ORNL Supports the DNN University Consortia

Experimental and Computational Investigation of Uranium Particle Formation and Dynamic Behavior

Contact: Mengdawn Cheng
Email: [email protected]
Phone: 865-241-5918

Improved understanding of formation of small uranium particles is essential to environmental sampling, emission mitigation, nuclear forensics, and a wide range of NNSA’s missions. Prior research works helped characterize the physical and chemical properties of the complex uranium-bearing particles, but the mechanisms as to how the small particles were produced, how they behave in the air and what their eventual fate once released remains unclear.
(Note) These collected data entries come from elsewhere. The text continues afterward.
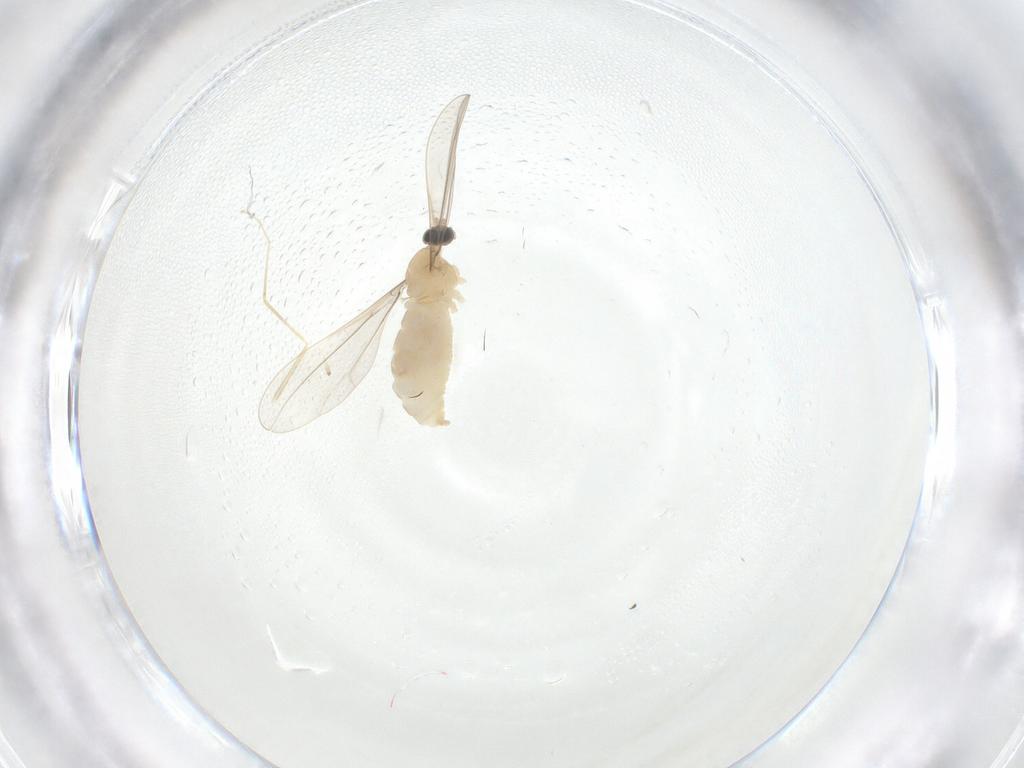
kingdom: Animalia
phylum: Arthropoda
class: Insecta
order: Diptera
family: Cecidomyiidae
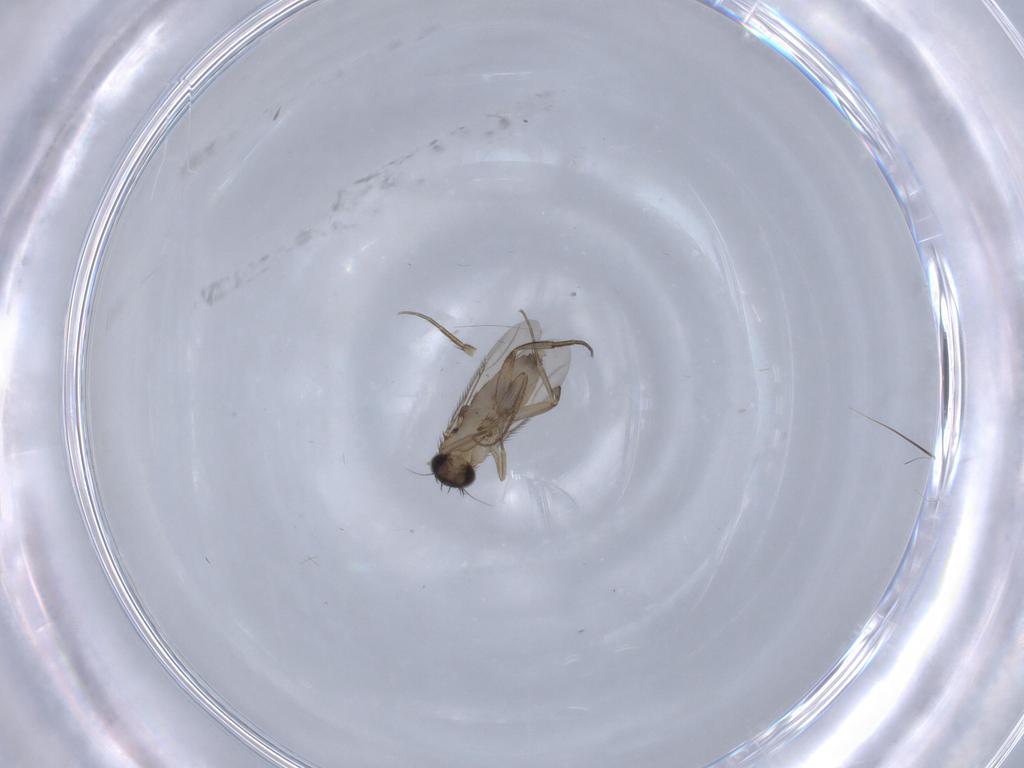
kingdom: Animalia
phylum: Arthropoda
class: Insecta
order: Diptera
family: Phoridae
This proposed project will apply modern aerosol science and technology to investigate the formation of the uranium-bearing particles in fuel manufacturing and reprocessing. An extensive array of extractive measurements and in-situ remote optical sensing will be applied to probe the formation process of uranium particles. Real-time IR, small angle neutron and X-Ray scattering will also be used to generate fundamental data for interpreting and modeling the initial production of nascent small particles and their structures. A general aerosol dynamics model will be developed to predict the particle life cycle and calibrated with the experimental data to be obtained in this proposed project in addition to data available from the literature. Observational techniques and methods developed in this project can be used to enhance future measurement and sampling of particulate species.